A lot of your lyrics are more like little prayers or meditations. It seems that it's not so much what you're trying to spell out specifically through them, but more of evoking a feeling.
Samezvous: Less is more. Like I said, all the ideas that have ever come to me have been luck, including the words. Most of the time when I'm singing I just start singing whatever comes out. When I write a song I start singing and playing chords, and whatever words come out of my mouth at that moment is usually what gets recorded in the end. I don't have any time to think with it, I just go with whatever comes off the top of my head.
I've always liked artists that gave you the room to reinterpret their songs, that weren't so specific that you couldn't find your own life within them. That's just always what I gravitated towards. In the end I only know what a song means to me.
What do you think the biggest mischaracterization is about you or your music?
Samezvous: That Los Halos is a "shoegazer" band.
Really?
Samezvous: Yeah, because I just don't see it. I guess I can kind of understand it a little bit with our first album. To me, I tend to think of myself as a songwriter more than anything else. As much as I love bands like Spiritualized and that, with shoegazer bands like Spiritualized I always felt like you could take any line out of any song and put it into a completely different song and it wouldn't make any difference. There are a bunch of lines, but there's no story there. Know what I mean? The lyrics are almost beside the point, and half of the time you can't even understand them.
Which is beautiful, it's fine. There's a purpose to it, a definite purpose, and I can appreciate that. There is that mystery -- that total ethereal kind of oblivion that doesn't need words, only sounds. But lyrics are, quite honestly, the focal point of what I do. So to me there's not a single line in any one of the songs that I've written that's not absolutely necessary for that song and can be omitted. Every time I see us labeled as shoegazer I just think that someone isn't listening to us close enough -- but that's just me being a prick. [Laughs] Everyone hears it differently.
Everyone looks for a common language to describe things to each other. It's human nature to make comparisons, even if they are not totally on mark.

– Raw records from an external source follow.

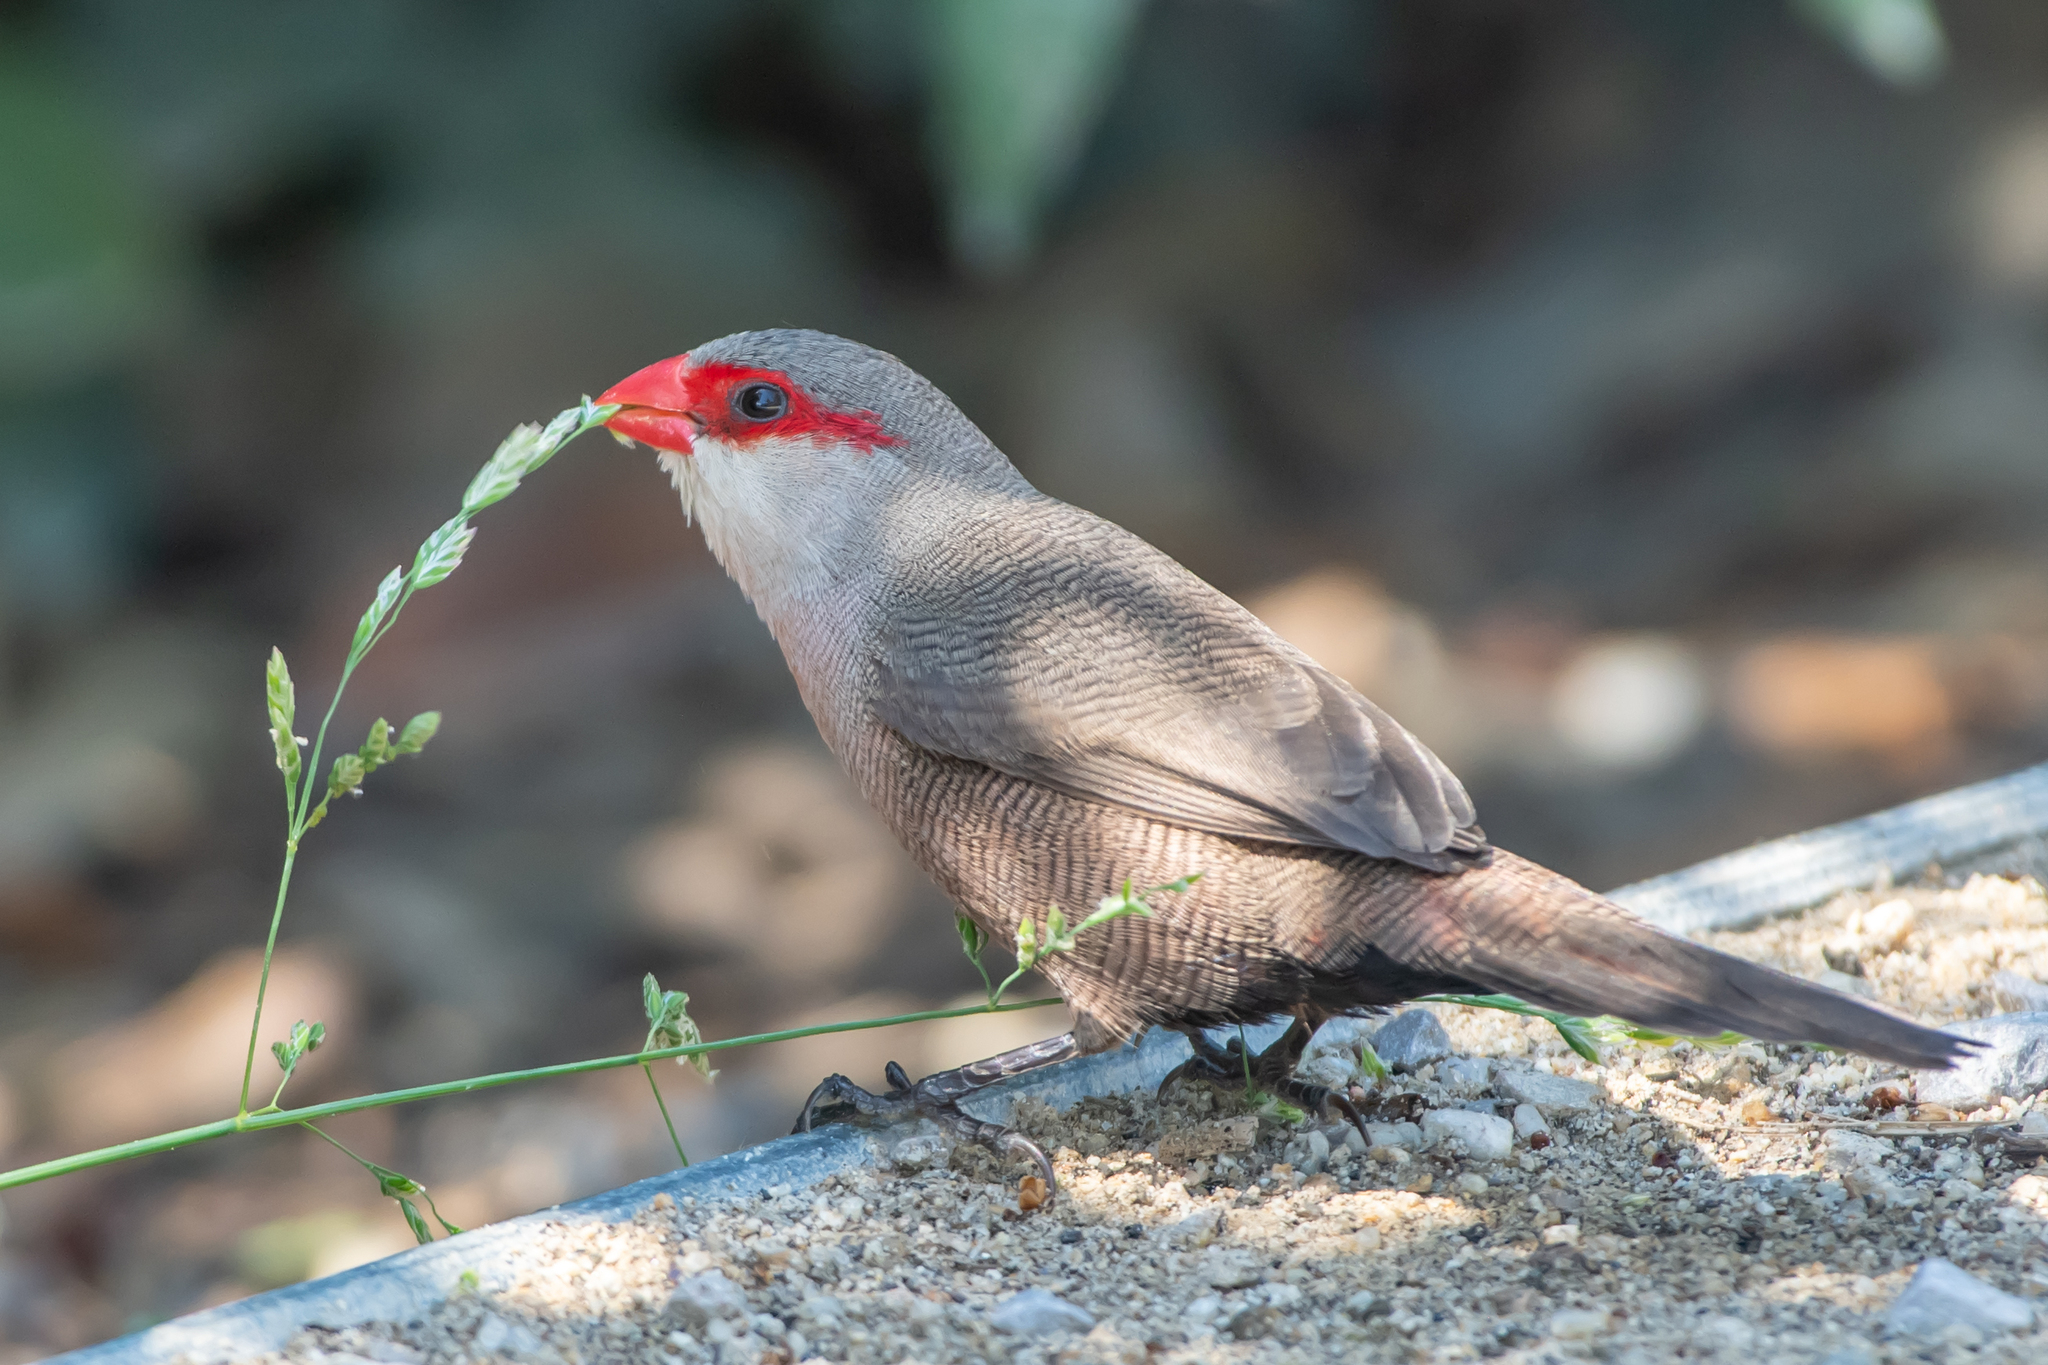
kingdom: Animalia
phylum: Chordata
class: Aves
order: Passeriformes
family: Estrildidae
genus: Estrilda
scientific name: Estrilda astrild
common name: Common waxbill
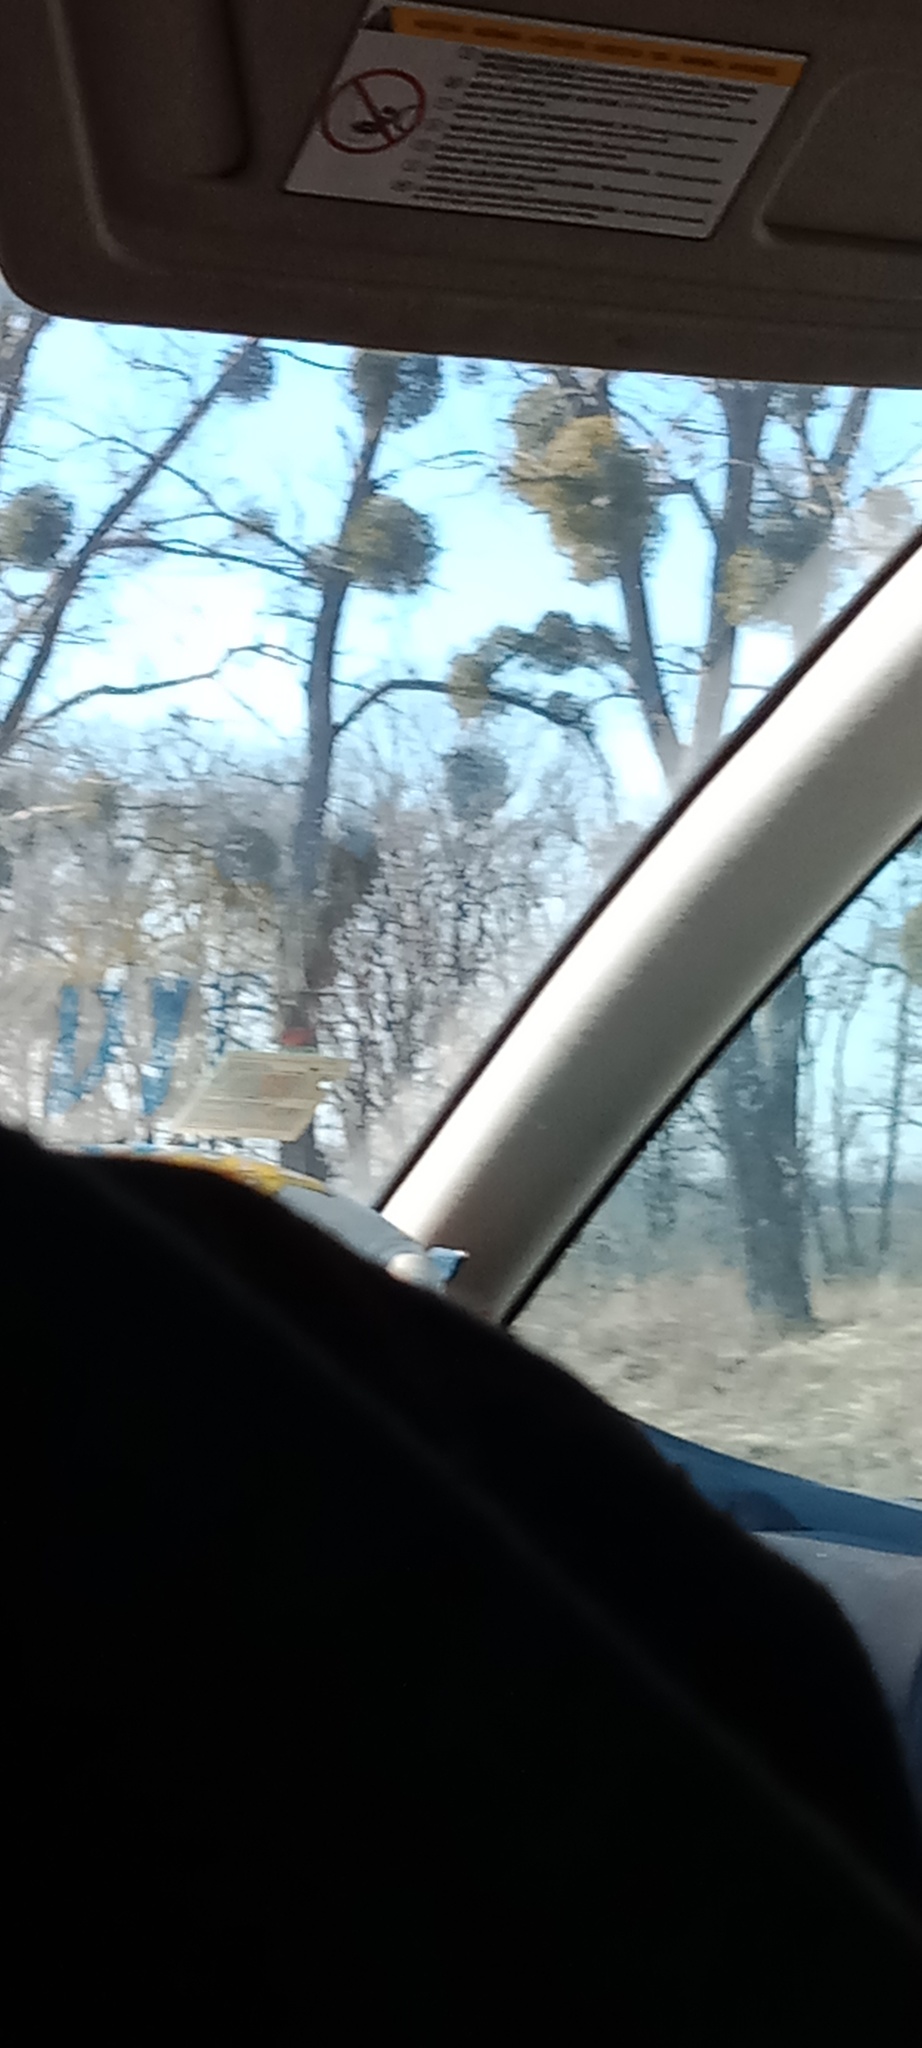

Samezvous: Exactly. That is human nature, and I do the same thing. But the shoegazer thing leads into the whole "indie" thing, and I don't even consider what I do as indie.
How would you define that term?
Samezvous: I don't know. It's like a clique, and I don't like being part of any one clique. As much as I can consciously avoid it, I do, but we're all guilty of it. When I was younger and started listening to "alternative" music, what I liked about is was that there was so much going on and I thought it was so cool that you could do anything. When I hear people not like something just because it's not in "this" or "that" group it frustrates me, because I think that there's so many different types of cool music that if people would just listen to it with an open mind they'd like it.
It's a hierarchy issue. Are you a Star-Belly Sneetch or a Plain-Belly Sneetch? It's not so much what it's about, but having a label to name yourself by.
Samezvous: Exactly! To me, "indie" just sounds very one-dimensional. It's not, but a lot of the bands that rally around the flag think it is, and a lot of people who listen to it seem to limit themselves based on rather narrow minded reasons.
That's too bad. And it's their loss, ultimately.
Samezvous: Yeah, it is, because there's some cool stuff out there.
What about referring to your music as "naval gazer"?
Samezvous: [Laughs] "Naval gazer"? I'll take that, what the hell.